Cadman noted no one has spoken to the people who sent in anonymous tips so there is no information on the basis of that knowledge, and the court can’t rely on anonymous tips. Two witnesses allegedly saw the shooting and provided a description of the person with the gun and he doesn’t align with the appearance of Davenport, Cadman said.

Judge Dayson agreed that both witnesses’ physical description was inconsistent. However, since there were four shots in the back of Turner, it shows he was not posing an immediate threat and there was no mitigation, Judge Dayson said. Judge Dayson was not sure he had a plan because he circled the block, but he did bring a gun with him. This logic was used when deciding between the probable cause for first or second-degree murder.

Judge Dayson found probable cause for first-degree murder.
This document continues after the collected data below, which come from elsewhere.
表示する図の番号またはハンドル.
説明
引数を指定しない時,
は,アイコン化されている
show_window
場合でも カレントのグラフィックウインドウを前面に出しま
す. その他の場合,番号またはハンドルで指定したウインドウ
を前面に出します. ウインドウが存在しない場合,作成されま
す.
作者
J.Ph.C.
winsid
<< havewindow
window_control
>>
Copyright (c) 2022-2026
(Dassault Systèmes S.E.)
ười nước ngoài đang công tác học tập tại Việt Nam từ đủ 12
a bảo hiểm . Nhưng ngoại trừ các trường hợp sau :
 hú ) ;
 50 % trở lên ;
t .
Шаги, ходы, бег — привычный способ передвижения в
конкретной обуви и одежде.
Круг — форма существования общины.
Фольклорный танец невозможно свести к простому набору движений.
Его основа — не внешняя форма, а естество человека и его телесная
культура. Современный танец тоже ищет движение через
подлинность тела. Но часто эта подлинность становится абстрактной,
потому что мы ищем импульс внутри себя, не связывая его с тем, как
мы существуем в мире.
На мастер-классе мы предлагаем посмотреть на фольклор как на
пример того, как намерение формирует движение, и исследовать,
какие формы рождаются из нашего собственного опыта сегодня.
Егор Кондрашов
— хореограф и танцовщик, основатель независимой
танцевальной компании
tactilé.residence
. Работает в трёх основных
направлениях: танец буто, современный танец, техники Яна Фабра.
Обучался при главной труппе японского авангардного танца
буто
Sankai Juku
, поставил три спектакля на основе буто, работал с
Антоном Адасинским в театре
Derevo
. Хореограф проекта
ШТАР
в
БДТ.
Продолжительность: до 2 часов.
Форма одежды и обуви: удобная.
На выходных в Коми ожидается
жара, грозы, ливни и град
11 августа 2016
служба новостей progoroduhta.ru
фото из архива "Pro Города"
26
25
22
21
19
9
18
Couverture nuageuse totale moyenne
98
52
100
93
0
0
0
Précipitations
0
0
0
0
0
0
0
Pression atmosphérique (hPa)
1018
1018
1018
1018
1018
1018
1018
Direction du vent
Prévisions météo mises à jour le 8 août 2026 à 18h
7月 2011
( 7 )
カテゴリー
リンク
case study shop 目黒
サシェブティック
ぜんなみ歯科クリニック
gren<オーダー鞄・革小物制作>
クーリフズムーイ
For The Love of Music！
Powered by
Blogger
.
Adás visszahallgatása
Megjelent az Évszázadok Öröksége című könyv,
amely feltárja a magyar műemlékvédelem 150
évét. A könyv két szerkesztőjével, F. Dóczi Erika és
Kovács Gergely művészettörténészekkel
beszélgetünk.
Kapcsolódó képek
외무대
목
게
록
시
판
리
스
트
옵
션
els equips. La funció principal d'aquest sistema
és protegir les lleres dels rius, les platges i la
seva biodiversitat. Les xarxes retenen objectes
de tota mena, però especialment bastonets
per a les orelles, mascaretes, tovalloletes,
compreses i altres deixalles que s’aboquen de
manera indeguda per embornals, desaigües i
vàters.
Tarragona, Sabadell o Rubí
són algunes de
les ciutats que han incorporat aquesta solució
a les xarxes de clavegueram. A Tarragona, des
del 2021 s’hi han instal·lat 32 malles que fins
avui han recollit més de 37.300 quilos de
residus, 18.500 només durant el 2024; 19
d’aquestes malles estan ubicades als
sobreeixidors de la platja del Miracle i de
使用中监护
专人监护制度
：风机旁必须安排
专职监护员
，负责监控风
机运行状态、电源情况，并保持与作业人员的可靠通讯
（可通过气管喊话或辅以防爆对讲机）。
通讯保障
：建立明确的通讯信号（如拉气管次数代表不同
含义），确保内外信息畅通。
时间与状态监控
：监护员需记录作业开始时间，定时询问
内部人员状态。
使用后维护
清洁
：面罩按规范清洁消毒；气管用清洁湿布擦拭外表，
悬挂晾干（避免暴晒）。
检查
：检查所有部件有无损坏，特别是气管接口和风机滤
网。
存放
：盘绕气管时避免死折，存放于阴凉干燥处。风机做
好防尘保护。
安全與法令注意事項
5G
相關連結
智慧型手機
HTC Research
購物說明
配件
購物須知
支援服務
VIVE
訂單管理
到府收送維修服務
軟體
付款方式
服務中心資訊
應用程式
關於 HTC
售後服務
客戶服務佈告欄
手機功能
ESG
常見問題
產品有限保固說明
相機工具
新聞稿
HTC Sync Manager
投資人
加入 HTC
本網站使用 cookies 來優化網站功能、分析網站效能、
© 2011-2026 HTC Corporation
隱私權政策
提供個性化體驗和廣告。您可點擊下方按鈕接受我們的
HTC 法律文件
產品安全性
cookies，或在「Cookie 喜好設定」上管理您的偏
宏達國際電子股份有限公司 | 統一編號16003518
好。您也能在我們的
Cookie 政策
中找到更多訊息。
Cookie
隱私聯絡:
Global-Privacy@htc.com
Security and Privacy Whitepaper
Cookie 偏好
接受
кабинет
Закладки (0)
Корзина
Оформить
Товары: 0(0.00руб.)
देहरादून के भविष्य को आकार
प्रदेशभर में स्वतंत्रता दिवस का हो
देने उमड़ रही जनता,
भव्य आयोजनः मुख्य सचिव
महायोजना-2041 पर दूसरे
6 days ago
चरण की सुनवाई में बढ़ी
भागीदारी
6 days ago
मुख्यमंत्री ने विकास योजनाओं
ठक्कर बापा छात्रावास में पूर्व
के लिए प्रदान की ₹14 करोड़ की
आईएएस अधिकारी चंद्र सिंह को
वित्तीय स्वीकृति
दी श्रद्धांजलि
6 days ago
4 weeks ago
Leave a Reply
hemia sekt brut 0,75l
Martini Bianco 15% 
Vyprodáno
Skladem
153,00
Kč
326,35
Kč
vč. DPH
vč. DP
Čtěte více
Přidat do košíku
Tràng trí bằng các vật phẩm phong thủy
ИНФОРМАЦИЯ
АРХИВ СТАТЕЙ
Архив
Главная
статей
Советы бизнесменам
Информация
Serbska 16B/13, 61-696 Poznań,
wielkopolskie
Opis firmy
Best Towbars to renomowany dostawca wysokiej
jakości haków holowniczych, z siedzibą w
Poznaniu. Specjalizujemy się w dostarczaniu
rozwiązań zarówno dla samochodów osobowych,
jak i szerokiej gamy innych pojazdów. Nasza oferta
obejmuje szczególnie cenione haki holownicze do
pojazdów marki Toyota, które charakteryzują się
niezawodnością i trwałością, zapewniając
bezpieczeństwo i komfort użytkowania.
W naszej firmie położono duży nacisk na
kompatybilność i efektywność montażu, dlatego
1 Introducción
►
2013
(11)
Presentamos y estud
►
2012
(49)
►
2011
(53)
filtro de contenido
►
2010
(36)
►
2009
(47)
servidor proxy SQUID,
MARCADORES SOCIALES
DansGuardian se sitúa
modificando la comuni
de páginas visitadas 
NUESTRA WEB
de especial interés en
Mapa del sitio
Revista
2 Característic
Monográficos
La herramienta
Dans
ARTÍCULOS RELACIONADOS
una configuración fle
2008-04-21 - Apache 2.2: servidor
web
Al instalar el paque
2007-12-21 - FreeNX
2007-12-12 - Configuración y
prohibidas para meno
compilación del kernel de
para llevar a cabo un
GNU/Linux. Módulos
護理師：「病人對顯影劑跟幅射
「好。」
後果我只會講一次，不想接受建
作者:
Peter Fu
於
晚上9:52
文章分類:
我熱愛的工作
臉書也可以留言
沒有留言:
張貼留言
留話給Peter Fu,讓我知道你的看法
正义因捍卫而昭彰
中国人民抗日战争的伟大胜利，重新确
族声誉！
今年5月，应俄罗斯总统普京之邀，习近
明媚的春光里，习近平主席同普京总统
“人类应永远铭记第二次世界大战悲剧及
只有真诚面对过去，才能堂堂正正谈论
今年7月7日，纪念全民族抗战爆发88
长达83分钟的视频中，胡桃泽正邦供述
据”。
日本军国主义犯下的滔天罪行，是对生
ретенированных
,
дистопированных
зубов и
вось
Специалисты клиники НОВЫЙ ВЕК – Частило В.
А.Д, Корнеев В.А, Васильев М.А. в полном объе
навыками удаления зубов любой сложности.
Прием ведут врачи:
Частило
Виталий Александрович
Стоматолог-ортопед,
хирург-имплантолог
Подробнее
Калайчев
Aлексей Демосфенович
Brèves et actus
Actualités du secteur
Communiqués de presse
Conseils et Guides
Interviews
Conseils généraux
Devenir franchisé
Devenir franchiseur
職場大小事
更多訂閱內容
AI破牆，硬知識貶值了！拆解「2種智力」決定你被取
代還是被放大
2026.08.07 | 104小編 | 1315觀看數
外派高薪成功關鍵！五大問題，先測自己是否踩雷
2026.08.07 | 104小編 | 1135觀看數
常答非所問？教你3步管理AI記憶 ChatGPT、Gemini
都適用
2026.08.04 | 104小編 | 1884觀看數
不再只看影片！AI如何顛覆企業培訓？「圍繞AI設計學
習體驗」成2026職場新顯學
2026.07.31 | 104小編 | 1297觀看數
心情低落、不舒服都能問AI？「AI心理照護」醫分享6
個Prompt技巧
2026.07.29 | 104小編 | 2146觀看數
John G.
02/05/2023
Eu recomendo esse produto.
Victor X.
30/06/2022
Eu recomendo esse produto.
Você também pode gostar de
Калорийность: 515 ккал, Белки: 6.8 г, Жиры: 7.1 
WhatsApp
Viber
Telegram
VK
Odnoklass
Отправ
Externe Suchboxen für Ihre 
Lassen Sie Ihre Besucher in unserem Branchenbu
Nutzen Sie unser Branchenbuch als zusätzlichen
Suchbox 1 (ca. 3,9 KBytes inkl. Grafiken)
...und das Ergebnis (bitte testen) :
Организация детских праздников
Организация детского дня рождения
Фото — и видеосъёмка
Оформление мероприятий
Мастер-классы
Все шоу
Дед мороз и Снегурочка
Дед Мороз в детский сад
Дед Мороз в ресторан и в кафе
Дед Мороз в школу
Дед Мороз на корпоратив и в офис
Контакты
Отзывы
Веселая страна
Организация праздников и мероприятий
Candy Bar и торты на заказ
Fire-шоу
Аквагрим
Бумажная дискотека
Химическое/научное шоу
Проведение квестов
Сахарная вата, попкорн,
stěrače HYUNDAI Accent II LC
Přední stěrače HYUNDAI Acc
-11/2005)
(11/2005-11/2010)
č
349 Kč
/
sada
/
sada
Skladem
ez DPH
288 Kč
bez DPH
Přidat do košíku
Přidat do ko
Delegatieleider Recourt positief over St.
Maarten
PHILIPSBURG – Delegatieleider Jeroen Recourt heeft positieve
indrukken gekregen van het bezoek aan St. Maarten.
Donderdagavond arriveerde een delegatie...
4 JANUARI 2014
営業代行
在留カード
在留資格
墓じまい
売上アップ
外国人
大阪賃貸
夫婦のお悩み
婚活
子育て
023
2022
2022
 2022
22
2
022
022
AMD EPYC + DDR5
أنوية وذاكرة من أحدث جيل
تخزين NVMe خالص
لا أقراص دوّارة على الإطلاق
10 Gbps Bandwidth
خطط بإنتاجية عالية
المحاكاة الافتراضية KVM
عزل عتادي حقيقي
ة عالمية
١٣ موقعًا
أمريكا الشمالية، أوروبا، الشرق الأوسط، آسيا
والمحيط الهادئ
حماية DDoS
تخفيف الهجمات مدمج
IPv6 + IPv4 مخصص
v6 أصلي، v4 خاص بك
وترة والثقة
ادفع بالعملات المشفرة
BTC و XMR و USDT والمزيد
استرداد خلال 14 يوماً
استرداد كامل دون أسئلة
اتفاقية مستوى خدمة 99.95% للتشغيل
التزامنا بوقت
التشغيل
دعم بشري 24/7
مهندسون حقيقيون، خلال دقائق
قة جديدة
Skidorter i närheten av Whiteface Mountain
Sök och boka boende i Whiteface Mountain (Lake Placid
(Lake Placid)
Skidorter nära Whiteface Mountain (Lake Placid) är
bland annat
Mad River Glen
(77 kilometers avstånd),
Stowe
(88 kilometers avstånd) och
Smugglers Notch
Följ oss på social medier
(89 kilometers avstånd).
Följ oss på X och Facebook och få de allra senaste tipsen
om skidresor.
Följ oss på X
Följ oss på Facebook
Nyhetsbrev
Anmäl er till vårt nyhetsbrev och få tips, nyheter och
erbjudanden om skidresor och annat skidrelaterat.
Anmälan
The prosecution asked for the defendant to be held, but Cadman requested he be released into the High Intensity Supervision Program. Cadman said Davenport has three children and he’s not a danger to the community. He was cooperative to the arrest, is not a flight risk and his family supports him. Outlining the  “terrible” conditions in the jail, Cadman also said he is not receiving the medical treatment that he needs there.

Judge Dayson is holding Davenport out of interest in keeping the community safe and but will send a message to try to get him treatment for his medical needs.

The next hearing is scheduled for Nov. 22 to discuss any updates.